The researchers conclude: “If people have difficulty gaining acceptance for creative ideas especially when more practical and unoriginal options are readily available, the field of creativity may need to shift its current focus from identifying how to generate more creative ideas to identifying how to help innovative institutions recognize and accept creativity.”
Tags: cognition, science, entrepreneurship
Teaching Notes
Note to instructor: The suggested assignments are designed for flexibility. They can be used in whole or part and can be adapted to a particular task -- for example, the newswriting assignments could be applied to the writing of the headline, the lead, the nut graph or the full story. Material from the assignments could also be combined with other material, for example, in the writing of a background, feature or local-angle story.
Analysis assignments
Read the study “The Bias Against Creativity: Why People Desire But Reject Creative Ideas” (PDF).

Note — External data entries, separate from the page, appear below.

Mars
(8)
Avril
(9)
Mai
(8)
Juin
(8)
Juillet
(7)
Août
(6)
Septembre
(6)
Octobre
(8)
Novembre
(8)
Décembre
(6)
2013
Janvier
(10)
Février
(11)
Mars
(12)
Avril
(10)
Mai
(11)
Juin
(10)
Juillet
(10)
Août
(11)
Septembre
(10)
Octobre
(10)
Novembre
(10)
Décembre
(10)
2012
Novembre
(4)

- Summarize the study in fewer than 40 words.
- Express the study's key term(s) in language a lay audience can understand.
- Evaluate the study's limitations. (For example: Do the results conflict with those of other reliable studies? Are there weaknesses in the study's data or research design?)
Read the study-related Daily Commercial News article "Creativity is a Change Agent."
- How might the reporter incorporate findings of the study into this article?
Newswriting assignments
- Write a lead (or headline or nut graph) based on the study.
- Spend 60 minutes exploring the issue by accessing sources of information other than the study. Write a lead (or headline or nut graph) based on the study but informed by the new information. Does the new information significantly change what one would write based on the study alone?
- Interview two sources with a stake in or knowledge of the issue. Be prepared to provide them with a short summary of the study in order to get their response to it. Write a 400-word article about the study incorporating material from the interviews.
- Spend additional time exploring the issue and then write a 1,200-word background article, focusing on major aspects of the issue.